A federal judge sentenced a former Edwardsville police chief Wednesday to 18 months at a federal prison camp for stealing towing fees from a city fund.
James S. Bedell, who resigned in October, heard U.S. District Judge Michael J. Reagan pronounce the sentence. Bedell pleaded guilty in April to four federal counts of embezzlement and theft from the city while he was Edwardsville's police chief.
The money was stolen from tow fees and used to support Bedell's gambling habit, Assistant U.S. Attorney Norm Smith said.
Smith argued for a 21 month prison sentence for Bedell, saying it was Bedell who brought the idea of a lock box and charging a $300 towing fee to the City Council on April 9 2012.
During his closing statement, Smith said he didn't think the harm was in the $138,000 that was stolen.
"The damage was done to the reputation of police officers and to the city. If citizens don't trust the police, if the citizens don't respect the police, they are reluctant to cooperate," Smith said.
"The defendant was the one who brought the idea to the City Council to start collecting a $300 tow fee. He said it was being done other cities. The City Council approved an ordinance to create the $300 tow fee. Two months later after the money starts coming in, he starts taking money out of the cash box and started embezzling," Smith told Reagan.
"Did he come up with the idea he could steal money? Smith asked. Then he said he could not say whether or not he did. But, he made it abundantly clear that it was just shortly after he came up with the idea and got council to approve it that Bedell started stealing the money.
Bedell's attorney, John P. Rogers of St. Louis, said Bedell's crime was a non-violent offense.
He told Reagan that Bedell was lonely and bored because he was not able to sell his home in Napersville for four years and had to be departed from his wife all that time on the Edwardsville job.
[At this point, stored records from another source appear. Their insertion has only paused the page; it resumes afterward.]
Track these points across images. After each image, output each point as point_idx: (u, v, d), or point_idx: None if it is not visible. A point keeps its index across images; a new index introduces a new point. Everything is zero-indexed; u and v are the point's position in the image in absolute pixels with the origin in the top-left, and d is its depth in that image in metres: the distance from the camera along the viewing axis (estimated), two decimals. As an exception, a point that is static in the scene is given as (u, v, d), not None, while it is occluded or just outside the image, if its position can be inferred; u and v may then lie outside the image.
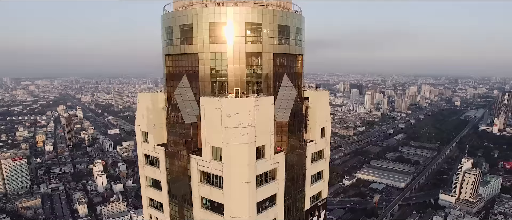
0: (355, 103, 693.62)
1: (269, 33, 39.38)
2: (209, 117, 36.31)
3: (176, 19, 40.04)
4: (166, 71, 43.68)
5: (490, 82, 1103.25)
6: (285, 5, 42.46)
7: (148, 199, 48.50)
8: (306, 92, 46.37)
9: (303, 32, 44.02)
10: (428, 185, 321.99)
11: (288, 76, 42.57)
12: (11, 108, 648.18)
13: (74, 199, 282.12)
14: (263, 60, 39.82)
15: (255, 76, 39.93)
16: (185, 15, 39.19)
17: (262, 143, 37.12)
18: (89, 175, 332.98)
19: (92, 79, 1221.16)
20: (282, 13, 40.55)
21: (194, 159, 39.50)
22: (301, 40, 43.71)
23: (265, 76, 40.42)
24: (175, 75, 42.42)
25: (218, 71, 39.16)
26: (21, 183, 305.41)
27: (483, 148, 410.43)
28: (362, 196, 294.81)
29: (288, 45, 41.81)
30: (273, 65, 40.67)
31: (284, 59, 42.41)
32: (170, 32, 41.07)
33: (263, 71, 40.18)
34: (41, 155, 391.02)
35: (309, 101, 45.87)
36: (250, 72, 39.57)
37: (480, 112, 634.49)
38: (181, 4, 41.16)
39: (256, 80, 40.17)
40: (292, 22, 41.52)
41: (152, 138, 44.10)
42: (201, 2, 39.68)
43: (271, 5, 40.37)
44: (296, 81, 44.01)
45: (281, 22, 40.17)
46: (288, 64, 43.20)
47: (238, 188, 36.55)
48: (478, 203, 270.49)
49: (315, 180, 48.17)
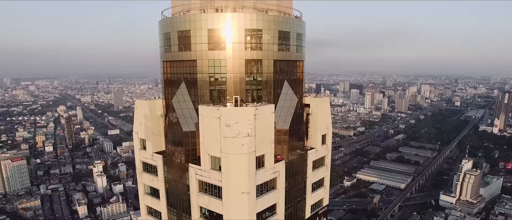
0: (355, 104, 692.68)
1: (269, 39, 38.63)
2: (208, 126, 35.50)
3: (174, 25, 39.24)
4: (164, 78, 42.91)
5: (490, 82, 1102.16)
6: (285, 10, 41.69)
7: (146, 207, 47.74)
8: (307, 99, 45.57)
9: (304, 38, 43.25)
10: (429, 185, 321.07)
11: (289, 82, 41.80)
12: (11, 108, 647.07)
13: (73, 200, 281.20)
14: (263, 67, 39.06)
15: (255, 83, 39.15)
16: (183, 21, 38.40)
17: (262, 152, 36.33)
18: (89, 175, 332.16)
19: (92, 79, 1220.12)
20: (283, 19, 39.76)
21: (192, 168, 38.72)
22: (302, 46, 42.94)
23: (265, 83, 39.64)
24: (173, 82, 41.65)
25: (217, 79, 38.37)
26: (20, 183, 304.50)
27: (484, 148, 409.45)
28: (362, 197, 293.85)
29: (289, 51, 41.06)
30: (273, 72, 39.92)
31: (284, 66, 41.64)
32: (168, 38, 40.28)
33: (263, 79, 39.40)
34: (41, 155, 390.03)
35: (310, 108, 45.06)
36: (249, 80, 38.79)
37: (480, 112, 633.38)
38: (179, 9, 40.36)
39: (256, 88, 39.39)
40: (292, 27, 40.74)
41: (150, 145, 43.31)
42: (199, 7, 38.92)
43: (271, 11, 39.58)
44: (297, 88, 43.23)
45: (281, 28, 39.39)
46: (289, 70, 42.43)
47: (238, 199, 35.77)
48: (479, 204, 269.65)
49: (316, 187, 47.41)
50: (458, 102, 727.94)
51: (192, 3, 39.17)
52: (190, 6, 39.34)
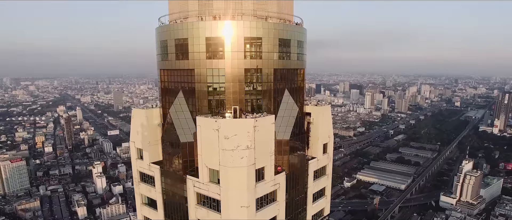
0: (355, 104, 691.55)
1: (269, 47, 37.52)
2: (206, 138, 34.50)
3: (171, 33, 38.19)
4: (161, 86, 41.85)
5: (490, 83, 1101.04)
6: (286, 17, 40.66)
7: (144, 218, 46.69)
8: (307, 107, 44.47)
9: (305, 45, 42.20)
10: (429, 186, 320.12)
11: (289, 91, 40.72)
12: (11, 109, 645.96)
13: (73, 201, 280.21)
14: (263, 76, 38.03)
15: (254, 93, 38.10)
16: (180, 29, 37.35)
17: (262, 164, 35.33)
18: (89, 176, 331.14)
19: (91, 79, 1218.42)
20: (283, 27, 38.73)
21: (190, 180, 37.71)
22: (303, 54, 41.90)
23: (265, 92, 38.58)
24: (171, 91, 40.59)
25: (215, 89, 37.32)
26: (20, 184, 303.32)
27: (484, 149, 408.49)
28: (362, 198, 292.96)
29: (290, 59, 40.01)
30: (274, 81, 38.89)
31: (285, 74, 40.55)
32: (165, 46, 39.22)
33: (263, 88, 38.36)
34: (40, 156, 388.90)
35: (311, 117, 43.99)
36: (249, 89, 37.74)
37: (480, 112, 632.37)
38: (177, 16, 39.31)
39: (256, 97, 38.35)
40: (293, 35, 39.70)
41: (147, 155, 42.28)
42: (197, 14, 37.89)
43: (271, 18, 38.53)
44: (298, 96, 42.20)
45: (282, 36, 38.33)
46: (290, 78, 41.34)
47: (237, 213, 34.76)
48: (479, 205, 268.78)
49: (317, 197, 46.43)
50: (458, 103, 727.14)
51: (189, 10, 38.12)
52: (188, 13, 38.29)
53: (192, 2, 37.69)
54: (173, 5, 40.09)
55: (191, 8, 37.82)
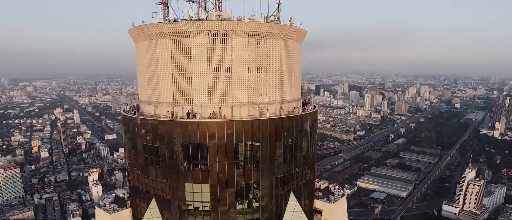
0: (355, 106, 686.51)
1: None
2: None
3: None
4: (130, 184, 36.08)
5: (489, 83, 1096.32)
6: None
7: None
8: (318, 203, 37.17)
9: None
10: (430, 194, 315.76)
11: (294, 192, 34.27)
12: (8, 111, 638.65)
13: (68, 211, 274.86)
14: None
15: (250, 211, 32.77)
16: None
17: None
18: (85, 183, 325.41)
19: (90, 79, 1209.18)
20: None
21: None
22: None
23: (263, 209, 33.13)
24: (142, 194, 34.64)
25: (197, 208, 31.83)
26: (14, 193, 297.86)
27: (485, 153, 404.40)
28: (363, 207, 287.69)
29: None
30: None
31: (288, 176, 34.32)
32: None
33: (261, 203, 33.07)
34: (36, 161, 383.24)
35: (322, 216, 36.95)
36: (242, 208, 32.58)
37: (480, 114, 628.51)
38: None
39: (252, 217, 32.90)
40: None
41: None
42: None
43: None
44: (305, 193, 35.66)
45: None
46: (294, 179, 34.89)
47: None
48: (482, 215, 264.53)
49: None
50: (458, 104, 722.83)
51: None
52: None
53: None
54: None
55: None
He said Bedell took responsibility for his actions early, had no previous criminal history, had a stellar law enforcement career and educational background along with his long, stable married life. He said the father of two boys had suffered embarrassment already and didn't allow his sons to attend the sentencing "for fear of them seeing him in this moment."
Rogers said Bedell, 57, is undergoing treatment for "stress and gambling addiction." He argued that Bedell did not need a stiff sentence because he was not likely to be in court again for anything like what he was there for Thursday morning.
What put federal agents onto Bedell's scheme was a payment made with a Quick Trip money order that ended up in Bedell's personal bank account, Smith said.
On Oct. 5, 2012, the FBI served a search warrant at Bedell's house. During his conversation with the FBI, Bedell explained the procedure for money getting into the lock box.
"He said anybody could get into the lock box using a butter knife. And, he said he didn't know how the money got into his account," Smith said.
After Bedell realized the federal investigation was focused squarely on him, he came clean Rogers said.
Reagan told Bedell he had read all of his letters of support, acknowledged his stellar career and education. He said he didn't have the luxury, though, of choosing good or bad and sentencing on that alone. He said he had to sentence the whole person - the good and the bad - the two faces of James Bedell.
He said Bedell's crime was serious, protracted and calculated.
"It was like a house of cards," Reagan said. He told Bedell he didn't know how he thought he wouldn't get caught. He, too, pointed out that Bedell came up with the tow fee idea and then stole from it. Reagan said it was sophisticated.
Reagan said he found a dozen bad cop cases that had been in federal court in recent years from the metro-east. He told Bedell, "Police are a safety net. ... Bad cops lend more to chaos than safety."
Reagan said sentencing Bedell to probation would not promote respect for the law. He pointed out the hardship individuals who had to pay the tow money had to deal with. "And then a cop took the money. It's just bad ... bad," Reagan said.
Reagan said he has no doubts that Bedell won't end up back in court, but unless he kicks his gambling addiction, he will go back to gambling.
Bedell apologized to the court, his family, fellow police officers ,friends, and the city of Edwardsville for his criminal actions He said his apology was especially made to his wife of 36 years and best friend for 41 years.
"I can't fix this. I am indebted to you for the rest of my life. I hope you can forgive me someday. I will never forgive myself," he said.
He added, "I am praying for leniency and mercy in your sentencing. I made a terrible decision. And, it has cost me dearly."